▶ _Exercise inputs_
····················
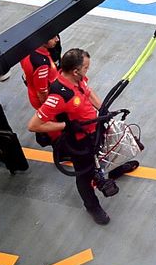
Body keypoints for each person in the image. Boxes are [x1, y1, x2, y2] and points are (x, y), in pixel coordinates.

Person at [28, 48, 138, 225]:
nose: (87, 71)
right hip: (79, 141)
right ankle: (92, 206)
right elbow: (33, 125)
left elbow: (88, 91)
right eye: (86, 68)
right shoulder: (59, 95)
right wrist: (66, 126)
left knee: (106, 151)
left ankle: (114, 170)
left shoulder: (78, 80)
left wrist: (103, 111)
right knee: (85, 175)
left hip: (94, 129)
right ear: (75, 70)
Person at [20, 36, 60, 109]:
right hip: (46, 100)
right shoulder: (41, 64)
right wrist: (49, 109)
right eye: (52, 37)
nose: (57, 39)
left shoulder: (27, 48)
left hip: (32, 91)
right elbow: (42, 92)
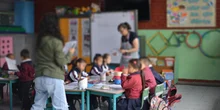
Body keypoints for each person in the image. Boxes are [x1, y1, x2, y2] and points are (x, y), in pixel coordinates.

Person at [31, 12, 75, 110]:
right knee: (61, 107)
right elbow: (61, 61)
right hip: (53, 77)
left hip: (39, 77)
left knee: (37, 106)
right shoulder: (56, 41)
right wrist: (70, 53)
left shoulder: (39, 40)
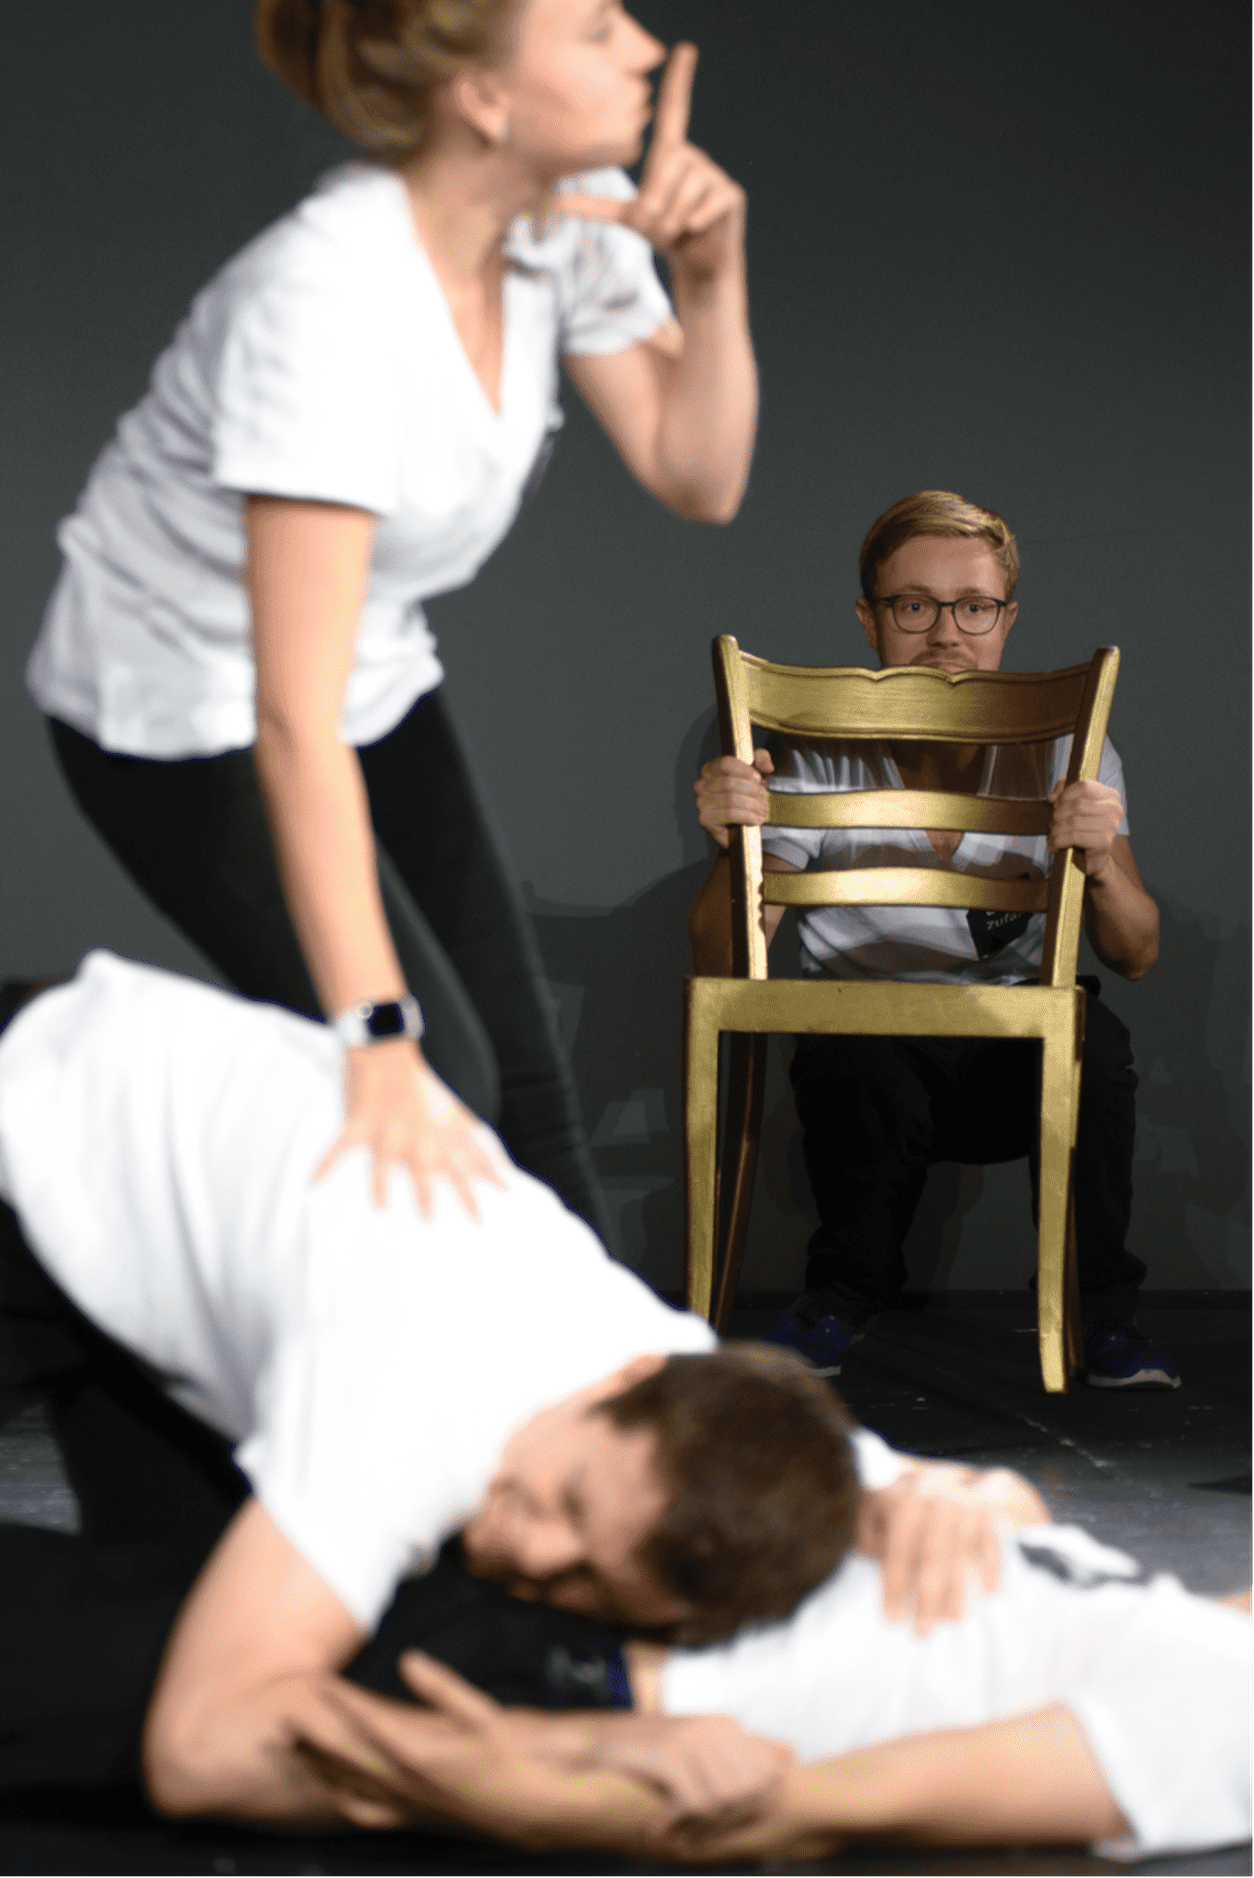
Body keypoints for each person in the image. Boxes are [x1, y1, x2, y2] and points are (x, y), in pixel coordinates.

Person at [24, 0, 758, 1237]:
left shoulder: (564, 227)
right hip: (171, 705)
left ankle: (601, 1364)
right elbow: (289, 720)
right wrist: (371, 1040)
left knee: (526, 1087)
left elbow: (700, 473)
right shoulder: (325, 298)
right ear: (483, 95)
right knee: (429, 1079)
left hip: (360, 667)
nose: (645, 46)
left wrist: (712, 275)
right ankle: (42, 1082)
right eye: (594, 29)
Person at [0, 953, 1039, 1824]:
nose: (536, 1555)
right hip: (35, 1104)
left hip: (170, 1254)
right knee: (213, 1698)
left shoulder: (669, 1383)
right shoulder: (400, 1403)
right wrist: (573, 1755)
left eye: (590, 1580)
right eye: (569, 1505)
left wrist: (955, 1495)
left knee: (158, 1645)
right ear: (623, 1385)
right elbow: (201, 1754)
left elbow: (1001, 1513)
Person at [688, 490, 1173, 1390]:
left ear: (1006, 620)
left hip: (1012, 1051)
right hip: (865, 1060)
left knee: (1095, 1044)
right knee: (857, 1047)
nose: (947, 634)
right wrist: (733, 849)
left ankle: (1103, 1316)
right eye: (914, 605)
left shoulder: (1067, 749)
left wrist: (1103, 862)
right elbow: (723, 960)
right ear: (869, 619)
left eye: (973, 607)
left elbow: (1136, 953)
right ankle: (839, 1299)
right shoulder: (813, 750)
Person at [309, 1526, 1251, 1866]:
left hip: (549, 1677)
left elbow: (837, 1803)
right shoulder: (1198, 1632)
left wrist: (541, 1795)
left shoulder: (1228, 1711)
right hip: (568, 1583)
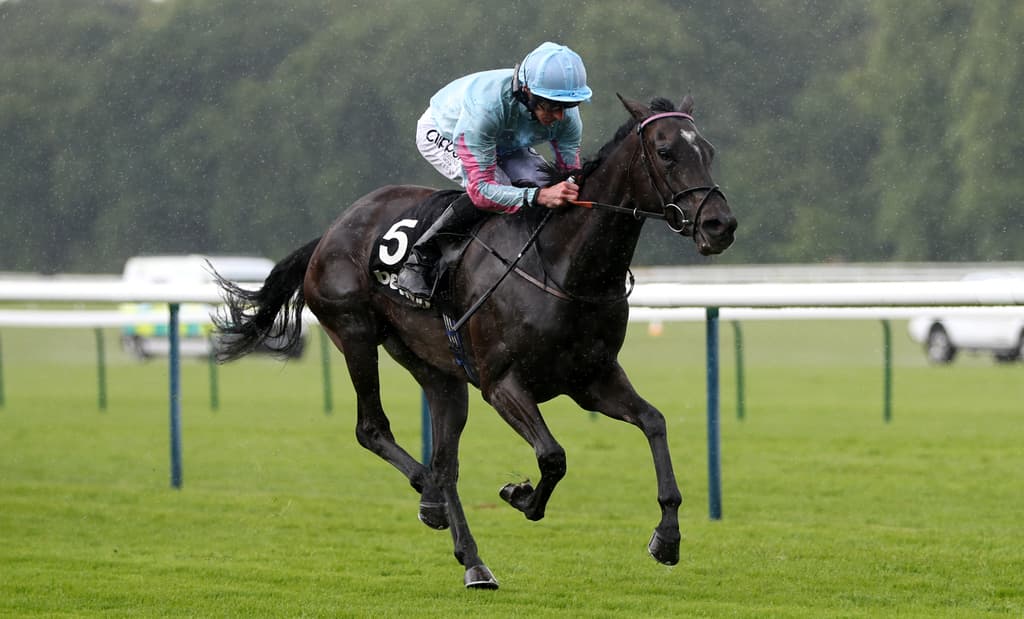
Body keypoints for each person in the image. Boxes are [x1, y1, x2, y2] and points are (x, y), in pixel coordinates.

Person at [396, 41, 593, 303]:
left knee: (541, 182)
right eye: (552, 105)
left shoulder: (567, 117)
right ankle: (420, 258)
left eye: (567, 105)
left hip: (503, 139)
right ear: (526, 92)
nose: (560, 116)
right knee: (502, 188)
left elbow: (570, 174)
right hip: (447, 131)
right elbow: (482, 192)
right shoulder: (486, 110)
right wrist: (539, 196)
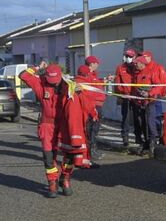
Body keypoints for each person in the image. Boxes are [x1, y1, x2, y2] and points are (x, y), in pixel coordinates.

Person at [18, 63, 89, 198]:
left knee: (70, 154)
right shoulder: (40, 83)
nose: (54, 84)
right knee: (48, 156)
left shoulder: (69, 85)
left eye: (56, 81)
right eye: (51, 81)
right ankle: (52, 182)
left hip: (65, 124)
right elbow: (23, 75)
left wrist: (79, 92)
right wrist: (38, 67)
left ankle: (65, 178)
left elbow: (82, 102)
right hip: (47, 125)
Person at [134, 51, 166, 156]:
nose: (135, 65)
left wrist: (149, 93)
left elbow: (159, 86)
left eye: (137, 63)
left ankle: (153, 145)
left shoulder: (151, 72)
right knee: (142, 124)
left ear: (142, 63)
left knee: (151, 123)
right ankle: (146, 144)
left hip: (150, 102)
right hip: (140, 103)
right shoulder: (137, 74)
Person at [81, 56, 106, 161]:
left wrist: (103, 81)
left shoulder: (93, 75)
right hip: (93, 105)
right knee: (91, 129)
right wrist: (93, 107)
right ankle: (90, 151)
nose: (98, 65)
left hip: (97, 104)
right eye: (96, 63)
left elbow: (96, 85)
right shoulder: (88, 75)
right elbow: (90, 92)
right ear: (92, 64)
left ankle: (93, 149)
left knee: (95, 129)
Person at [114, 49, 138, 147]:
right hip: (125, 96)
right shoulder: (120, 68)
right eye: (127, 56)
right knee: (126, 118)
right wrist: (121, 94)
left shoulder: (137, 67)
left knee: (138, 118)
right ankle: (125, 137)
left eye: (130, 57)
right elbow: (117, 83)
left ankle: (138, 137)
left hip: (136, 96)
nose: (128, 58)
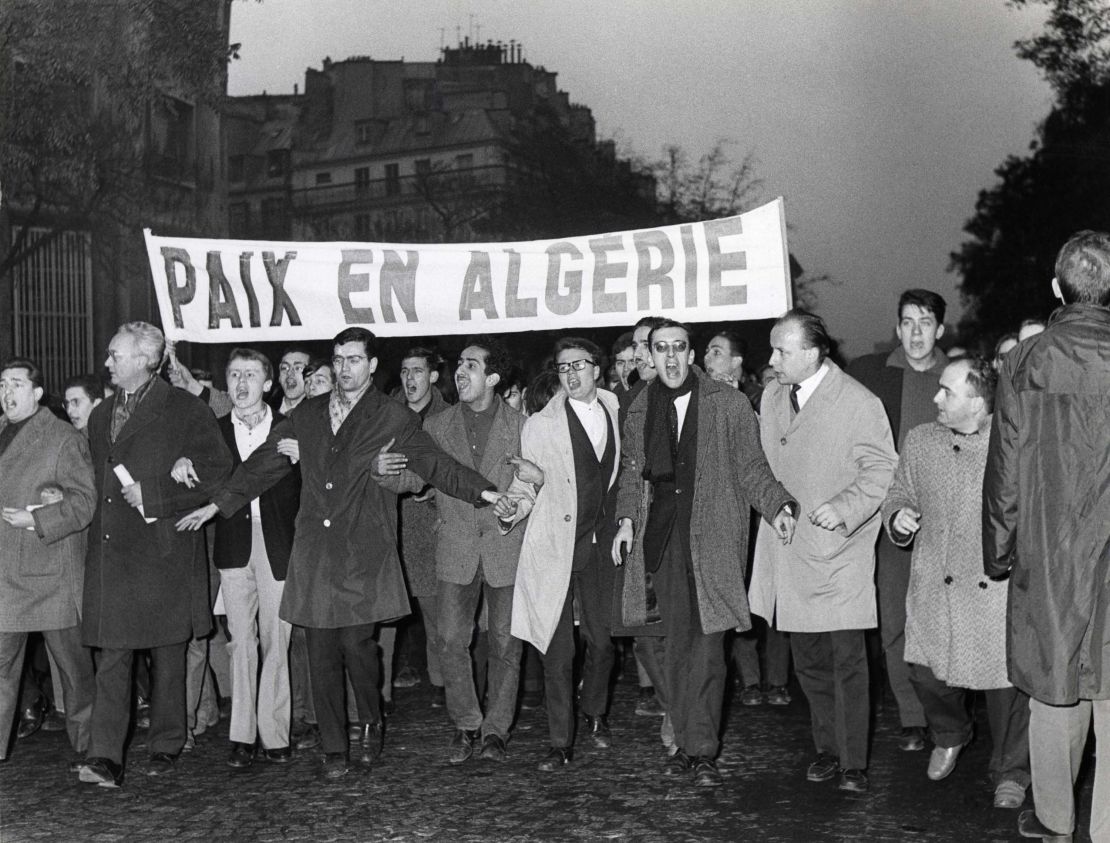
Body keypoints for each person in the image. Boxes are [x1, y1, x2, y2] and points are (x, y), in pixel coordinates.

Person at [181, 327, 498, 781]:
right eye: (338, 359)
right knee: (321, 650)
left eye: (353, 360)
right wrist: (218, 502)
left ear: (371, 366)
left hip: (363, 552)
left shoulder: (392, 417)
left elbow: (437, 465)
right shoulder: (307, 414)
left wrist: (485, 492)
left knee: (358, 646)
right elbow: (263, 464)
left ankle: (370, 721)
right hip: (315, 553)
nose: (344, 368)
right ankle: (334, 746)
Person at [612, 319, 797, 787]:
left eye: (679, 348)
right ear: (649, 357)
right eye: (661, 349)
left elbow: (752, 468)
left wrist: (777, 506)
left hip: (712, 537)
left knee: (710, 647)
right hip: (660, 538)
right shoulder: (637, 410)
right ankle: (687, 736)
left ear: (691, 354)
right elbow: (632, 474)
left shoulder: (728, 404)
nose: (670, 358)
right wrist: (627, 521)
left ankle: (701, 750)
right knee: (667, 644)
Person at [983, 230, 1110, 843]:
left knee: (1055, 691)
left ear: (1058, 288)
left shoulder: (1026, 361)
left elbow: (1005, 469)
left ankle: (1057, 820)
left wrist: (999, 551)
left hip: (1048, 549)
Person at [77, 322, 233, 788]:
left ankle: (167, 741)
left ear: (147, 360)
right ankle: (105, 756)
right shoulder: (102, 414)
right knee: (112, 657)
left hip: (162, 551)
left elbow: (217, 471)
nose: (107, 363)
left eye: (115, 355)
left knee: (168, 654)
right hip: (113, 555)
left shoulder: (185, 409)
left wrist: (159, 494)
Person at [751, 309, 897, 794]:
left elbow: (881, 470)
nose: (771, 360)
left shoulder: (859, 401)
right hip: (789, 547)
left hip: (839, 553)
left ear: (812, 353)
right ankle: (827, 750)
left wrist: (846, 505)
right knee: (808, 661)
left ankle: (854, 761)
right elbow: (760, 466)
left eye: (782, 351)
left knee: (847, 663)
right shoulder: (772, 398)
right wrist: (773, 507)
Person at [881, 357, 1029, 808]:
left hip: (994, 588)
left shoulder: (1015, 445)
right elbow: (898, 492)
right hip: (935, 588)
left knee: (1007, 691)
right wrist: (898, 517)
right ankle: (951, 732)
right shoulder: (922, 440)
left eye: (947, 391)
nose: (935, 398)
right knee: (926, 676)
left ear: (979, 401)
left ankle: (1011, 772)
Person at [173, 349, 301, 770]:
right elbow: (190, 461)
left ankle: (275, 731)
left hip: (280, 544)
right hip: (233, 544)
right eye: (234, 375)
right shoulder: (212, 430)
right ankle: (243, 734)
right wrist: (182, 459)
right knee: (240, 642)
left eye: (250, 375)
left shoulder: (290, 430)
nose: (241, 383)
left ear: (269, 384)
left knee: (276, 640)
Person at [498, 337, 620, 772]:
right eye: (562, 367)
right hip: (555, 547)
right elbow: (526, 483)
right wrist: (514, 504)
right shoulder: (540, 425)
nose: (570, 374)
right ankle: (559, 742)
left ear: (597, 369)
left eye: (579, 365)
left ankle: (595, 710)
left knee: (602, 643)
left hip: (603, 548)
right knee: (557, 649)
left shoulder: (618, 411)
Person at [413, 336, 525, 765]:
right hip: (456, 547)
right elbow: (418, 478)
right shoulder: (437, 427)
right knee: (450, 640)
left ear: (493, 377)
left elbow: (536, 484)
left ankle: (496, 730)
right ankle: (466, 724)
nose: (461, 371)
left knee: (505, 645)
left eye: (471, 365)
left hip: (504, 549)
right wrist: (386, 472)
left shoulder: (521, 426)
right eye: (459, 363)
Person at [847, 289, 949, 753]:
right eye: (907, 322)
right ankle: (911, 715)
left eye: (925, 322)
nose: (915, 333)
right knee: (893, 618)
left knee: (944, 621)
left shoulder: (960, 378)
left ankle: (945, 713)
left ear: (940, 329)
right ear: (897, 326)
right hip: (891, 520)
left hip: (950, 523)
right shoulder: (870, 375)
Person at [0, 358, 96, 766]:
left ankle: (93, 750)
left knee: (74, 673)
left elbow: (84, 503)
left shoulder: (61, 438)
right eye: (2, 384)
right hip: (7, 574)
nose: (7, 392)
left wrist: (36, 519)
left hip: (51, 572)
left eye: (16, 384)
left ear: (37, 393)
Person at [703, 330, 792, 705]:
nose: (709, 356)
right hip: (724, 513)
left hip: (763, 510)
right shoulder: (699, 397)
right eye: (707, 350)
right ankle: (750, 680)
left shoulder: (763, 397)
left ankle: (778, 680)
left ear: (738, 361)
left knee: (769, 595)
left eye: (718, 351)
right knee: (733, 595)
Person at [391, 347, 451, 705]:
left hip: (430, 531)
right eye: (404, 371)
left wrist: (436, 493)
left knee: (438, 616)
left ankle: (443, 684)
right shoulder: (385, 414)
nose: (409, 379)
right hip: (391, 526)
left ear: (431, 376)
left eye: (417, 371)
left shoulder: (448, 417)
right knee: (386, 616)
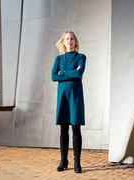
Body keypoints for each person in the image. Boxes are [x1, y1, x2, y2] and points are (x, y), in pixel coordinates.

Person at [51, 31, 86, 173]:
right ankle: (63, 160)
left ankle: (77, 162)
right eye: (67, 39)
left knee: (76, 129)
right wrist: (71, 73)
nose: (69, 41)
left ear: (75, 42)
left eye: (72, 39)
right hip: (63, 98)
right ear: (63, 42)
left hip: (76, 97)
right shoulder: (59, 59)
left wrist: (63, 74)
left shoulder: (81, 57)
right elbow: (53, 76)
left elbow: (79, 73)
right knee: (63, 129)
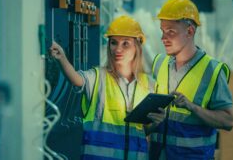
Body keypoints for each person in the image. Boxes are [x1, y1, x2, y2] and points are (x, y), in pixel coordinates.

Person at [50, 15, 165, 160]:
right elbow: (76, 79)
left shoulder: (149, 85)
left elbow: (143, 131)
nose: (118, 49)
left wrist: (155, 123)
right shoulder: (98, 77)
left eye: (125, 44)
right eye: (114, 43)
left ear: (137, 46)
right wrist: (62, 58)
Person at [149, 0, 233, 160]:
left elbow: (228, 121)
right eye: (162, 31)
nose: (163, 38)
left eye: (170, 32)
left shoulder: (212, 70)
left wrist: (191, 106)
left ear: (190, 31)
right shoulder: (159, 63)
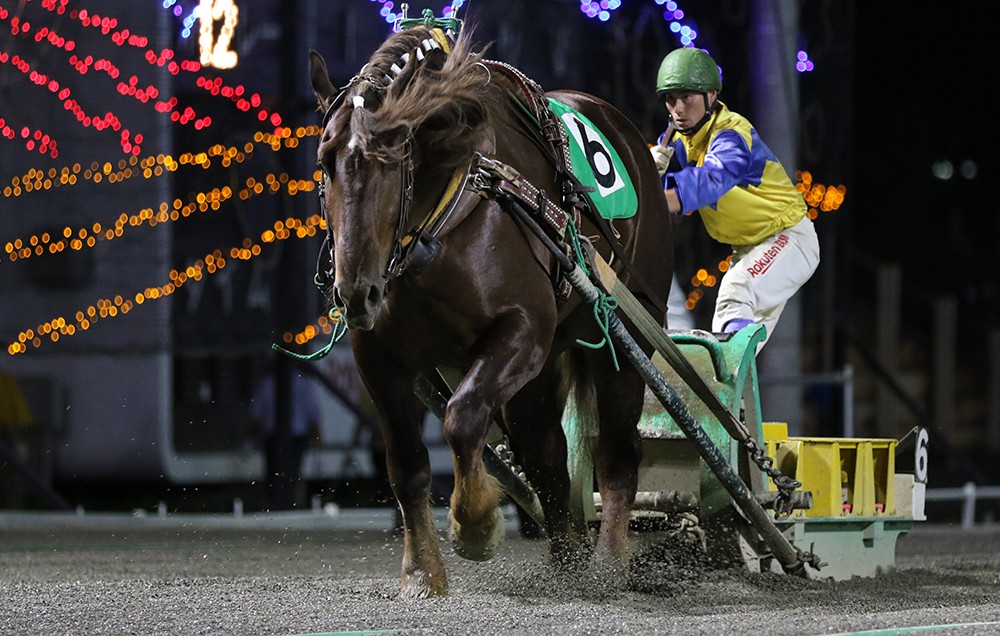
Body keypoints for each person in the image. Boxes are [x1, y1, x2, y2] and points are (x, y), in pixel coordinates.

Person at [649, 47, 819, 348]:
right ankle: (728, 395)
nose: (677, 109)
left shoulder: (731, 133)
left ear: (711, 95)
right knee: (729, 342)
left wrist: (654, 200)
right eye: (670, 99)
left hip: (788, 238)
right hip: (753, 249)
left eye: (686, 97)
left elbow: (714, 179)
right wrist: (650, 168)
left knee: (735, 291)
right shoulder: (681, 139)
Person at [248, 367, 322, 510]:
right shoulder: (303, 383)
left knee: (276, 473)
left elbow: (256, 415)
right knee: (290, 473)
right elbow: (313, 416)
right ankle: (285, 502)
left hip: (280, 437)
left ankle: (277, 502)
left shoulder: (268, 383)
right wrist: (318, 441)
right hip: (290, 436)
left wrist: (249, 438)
····················
▶ _Task objective_
Both the line above containing "left shoulder: (567, 117)" and the line containing "left shoulder: (151, 72)" belong in the copy, along with every line between them; print these exactly and omit the pictures.

▶ _Exercise output_
left shoulder: (567, 117)
right ankle: (420, 258)
left eye: (567, 105)
left hip: (503, 139)
right ear: (526, 92)
nose: (560, 116)
right knee: (502, 188)
left elbow: (570, 174)
right hip: (447, 131)
right elbow: (482, 192)
right shoulder: (486, 110)
right wrist: (539, 196)
Body keypoints for each person in the image. Boxes are [x1, y1, x2, y2] and points are (x, y), in pixel coordinates.

Person at [18, 63, 89, 198]:
left knee: (70, 154)
right shoulder: (40, 83)
nose: (54, 84)
right knee: (48, 156)
left shoulder: (69, 85)
left eye: (56, 81)
right eye: (51, 81)
right ankle: (52, 182)
left hip: (65, 124)
right elbow: (23, 75)
left wrist: (79, 92)
right wrist: (38, 67)
left ankle: (65, 178)
left elbow: (82, 102)
right hip: (47, 125)
Person at [134, 51, 166, 156]:
nose: (135, 65)
left wrist: (149, 93)
left elbow: (159, 86)
left eye: (137, 63)
left ankle: (153, 145)
left shoulder: (151, 72)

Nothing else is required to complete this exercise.